Another unique element of the building is the Connector, a 400-metre-long elevated pathway that connects the Arthur Child, Foothills Medical Centre and University of Calgary Health Sciences building. This walkway facilitates movement for patients, families, health-care professionals and students, and the transport of materials between sites. The Connector includes respite areas, seating and retail space.

A welcoming experience for all

A rendering showing the interior of a private inpatient room. Rendering courtesy DIALOG + Stantec.

The Arthur Child fosters a warm, inclusive and welcoming experience for patients, family and staff. Thoughtfully designed and laid-out spaces help ensure that every short- or long-term visit feels like a home away from home.

There are 160 private inpatient rooms, each with its own washroom. These spacious and sunlight-filled rooms enable quiet reflection during the day and help patients and families feel more comfortable during overnight visits. Additionally, the Indigenous family room is beautifully decorated with local art that has been specially curated by Indigenous community partners. This collectively designed space provides an inclusive and safe healing environment for Indigenous patients and their loved ones.

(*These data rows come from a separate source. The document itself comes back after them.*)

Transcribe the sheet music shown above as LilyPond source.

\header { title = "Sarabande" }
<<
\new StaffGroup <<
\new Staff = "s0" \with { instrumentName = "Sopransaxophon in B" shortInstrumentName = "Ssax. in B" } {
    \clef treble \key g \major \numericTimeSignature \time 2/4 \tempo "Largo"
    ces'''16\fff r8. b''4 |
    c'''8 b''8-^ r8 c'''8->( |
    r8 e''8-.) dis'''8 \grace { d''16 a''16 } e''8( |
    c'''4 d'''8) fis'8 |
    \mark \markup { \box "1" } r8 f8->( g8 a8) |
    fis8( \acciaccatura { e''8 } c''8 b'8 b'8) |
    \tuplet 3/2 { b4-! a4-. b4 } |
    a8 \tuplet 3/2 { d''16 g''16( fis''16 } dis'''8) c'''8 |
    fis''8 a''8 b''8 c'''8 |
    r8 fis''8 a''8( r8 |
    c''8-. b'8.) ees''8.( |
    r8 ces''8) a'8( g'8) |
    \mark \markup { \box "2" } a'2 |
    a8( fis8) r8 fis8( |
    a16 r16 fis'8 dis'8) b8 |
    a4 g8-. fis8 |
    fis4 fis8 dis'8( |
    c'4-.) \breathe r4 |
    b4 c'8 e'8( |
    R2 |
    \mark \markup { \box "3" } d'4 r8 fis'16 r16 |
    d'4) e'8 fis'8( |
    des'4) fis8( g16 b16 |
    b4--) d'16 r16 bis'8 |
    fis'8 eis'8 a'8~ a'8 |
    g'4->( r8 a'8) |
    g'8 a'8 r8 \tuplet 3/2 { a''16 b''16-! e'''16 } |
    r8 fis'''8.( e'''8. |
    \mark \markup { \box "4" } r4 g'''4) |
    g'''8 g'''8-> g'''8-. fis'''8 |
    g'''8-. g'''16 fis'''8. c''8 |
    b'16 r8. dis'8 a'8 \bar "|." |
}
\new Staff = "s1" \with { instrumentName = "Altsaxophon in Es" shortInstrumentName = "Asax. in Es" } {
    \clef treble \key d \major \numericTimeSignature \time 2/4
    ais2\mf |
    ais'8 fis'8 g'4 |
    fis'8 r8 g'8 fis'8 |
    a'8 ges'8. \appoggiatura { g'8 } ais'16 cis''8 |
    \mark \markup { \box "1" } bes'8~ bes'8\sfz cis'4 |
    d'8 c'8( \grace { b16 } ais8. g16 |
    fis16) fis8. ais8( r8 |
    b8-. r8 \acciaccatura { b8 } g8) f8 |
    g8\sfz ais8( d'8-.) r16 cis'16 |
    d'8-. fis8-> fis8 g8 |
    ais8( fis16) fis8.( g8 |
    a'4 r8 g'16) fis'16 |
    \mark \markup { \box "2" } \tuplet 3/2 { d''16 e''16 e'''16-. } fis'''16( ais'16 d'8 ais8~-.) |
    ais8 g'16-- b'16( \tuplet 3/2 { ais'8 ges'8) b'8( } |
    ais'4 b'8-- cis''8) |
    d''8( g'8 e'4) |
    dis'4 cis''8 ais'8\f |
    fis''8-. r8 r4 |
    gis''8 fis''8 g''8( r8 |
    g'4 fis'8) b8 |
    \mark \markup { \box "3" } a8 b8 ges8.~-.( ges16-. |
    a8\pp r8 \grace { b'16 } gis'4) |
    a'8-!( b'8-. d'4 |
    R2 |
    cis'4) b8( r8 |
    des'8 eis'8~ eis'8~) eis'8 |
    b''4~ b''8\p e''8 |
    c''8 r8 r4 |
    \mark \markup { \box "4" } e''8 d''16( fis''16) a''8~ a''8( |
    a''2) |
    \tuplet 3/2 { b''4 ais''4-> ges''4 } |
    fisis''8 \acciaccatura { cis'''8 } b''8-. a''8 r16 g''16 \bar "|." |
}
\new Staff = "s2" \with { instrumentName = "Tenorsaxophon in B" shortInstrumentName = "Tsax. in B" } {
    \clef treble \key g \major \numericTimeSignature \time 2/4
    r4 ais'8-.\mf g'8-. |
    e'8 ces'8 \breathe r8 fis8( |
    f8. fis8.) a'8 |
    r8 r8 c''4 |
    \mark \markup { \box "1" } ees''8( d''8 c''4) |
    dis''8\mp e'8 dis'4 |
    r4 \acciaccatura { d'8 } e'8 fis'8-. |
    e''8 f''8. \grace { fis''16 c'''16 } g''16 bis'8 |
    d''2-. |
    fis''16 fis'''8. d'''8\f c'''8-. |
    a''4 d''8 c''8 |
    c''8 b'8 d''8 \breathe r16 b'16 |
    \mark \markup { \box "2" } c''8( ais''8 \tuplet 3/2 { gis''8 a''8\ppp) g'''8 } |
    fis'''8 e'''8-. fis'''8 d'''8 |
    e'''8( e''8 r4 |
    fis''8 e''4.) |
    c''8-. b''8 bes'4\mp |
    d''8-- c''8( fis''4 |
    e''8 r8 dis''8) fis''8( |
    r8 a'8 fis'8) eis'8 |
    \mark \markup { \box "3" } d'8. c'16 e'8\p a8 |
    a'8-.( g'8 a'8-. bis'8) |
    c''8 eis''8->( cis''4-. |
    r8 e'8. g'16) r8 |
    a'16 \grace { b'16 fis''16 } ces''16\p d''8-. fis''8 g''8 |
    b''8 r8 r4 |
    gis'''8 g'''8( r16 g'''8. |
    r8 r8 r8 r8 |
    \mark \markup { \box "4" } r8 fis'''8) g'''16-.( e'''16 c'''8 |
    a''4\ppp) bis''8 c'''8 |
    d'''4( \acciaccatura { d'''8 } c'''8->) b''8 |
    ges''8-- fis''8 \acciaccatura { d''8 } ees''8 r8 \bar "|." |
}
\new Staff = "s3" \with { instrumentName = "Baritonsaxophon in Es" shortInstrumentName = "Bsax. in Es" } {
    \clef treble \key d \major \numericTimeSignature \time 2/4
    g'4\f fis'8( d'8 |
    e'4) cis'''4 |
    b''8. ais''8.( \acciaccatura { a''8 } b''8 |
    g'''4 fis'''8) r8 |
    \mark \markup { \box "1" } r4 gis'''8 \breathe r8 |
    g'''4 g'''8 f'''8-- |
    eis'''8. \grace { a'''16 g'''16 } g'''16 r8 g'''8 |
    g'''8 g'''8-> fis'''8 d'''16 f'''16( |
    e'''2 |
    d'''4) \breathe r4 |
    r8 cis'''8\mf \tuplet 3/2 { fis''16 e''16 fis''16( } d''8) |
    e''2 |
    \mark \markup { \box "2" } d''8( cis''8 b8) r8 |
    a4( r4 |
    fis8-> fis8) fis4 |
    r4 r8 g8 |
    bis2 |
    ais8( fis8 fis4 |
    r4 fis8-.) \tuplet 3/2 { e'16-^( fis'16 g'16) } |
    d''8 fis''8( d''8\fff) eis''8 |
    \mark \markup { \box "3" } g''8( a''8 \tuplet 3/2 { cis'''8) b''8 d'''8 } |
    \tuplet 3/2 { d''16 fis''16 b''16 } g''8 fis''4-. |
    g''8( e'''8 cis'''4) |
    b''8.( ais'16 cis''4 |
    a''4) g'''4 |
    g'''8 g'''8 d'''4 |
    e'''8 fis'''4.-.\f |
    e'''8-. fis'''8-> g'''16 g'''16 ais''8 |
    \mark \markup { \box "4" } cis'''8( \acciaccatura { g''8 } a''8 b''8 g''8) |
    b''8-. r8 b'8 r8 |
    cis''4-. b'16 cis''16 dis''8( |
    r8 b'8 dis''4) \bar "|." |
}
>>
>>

There are also welcoming experiences for the youngest Albertans. Pediatric patients and their families, who come to the Arthur Child from the Alberta Children’s Hospital for radiation therapy appointments, can expect a welcoming, child-friendly atmosphere as they wait for and recover from treatments.

World-class treatment and research

Cutting-edge research will take place inside the Arthur Child, bringing researchers and patients together under one roof. Rendering courtesy DIALOG + Stantec.

The Arthur Child is poised to become a global leader in innovative cancer research and treatments. With more than 10,000 square-feet of state-of-the-art research space, the new cancer centre will accelerate the development of precision medicine, diagnostic tools and more made-in-Alberta solutions to cancer.

This will be possible, in part, because of the incredible research spaces and lab shops. Designed to bring cancer care and research together, the Arthur Child’s world-class research spaces include the Knowledge Research Centre; an auditorium and breakout rooms for knowledge sharing; wet and dry research labs; and a research wall to feature the centre’s key research initiatives.

The medical physics and design lab shops will support techniques and equipment used to treat cancer at the Arthur Child. This includes preventive maintenance and repair of radiation treatment machines and the delivery of high-quality medical devices, including custom clinical and research equipment not widely available.

A Linac machine in the radiation therapy area of the Arthur Child. Photograph courtesy Alberta Health Services.

Innovative technology

The Arthur Child is equipped with the most advanced technology and infrastructure — both in the public spaces and behind the scenes — to help the centre run as efficiently as possible.

For example, the hazardous medication dumbwaiter system increases safety for the staff and public by transporting chemotherapy and other hazardous medications behind the scenes, rather than through high-traffic areas.

Additionally, the eSIM lab is an advanced educational program that re-creates clinical events for cancer centre personnel, replicating real-world experiences. The simulation training lab provides authentic learning experiences in a supported environment to promote best practices and enhance care quality.

A sustainable focus

Rendering courtesy DIALOG + Stantec.

Integrating sustainable practices enhances the centre’s operational efficiency, contributing to cost savings and a healthier environment for patients and staff.

The cancer centre is LEED Gold-certified with high-efficiency electricity, low water waste, energy-efficient HVAC systems and an enhanced air-filtration system. Thanks to these sustainable measures, energy consumption will be reduced by more than 26 per cent and the centre will save more than 34 million litres of water each year (that’s equal to 14 Olympic-sized swimming pools).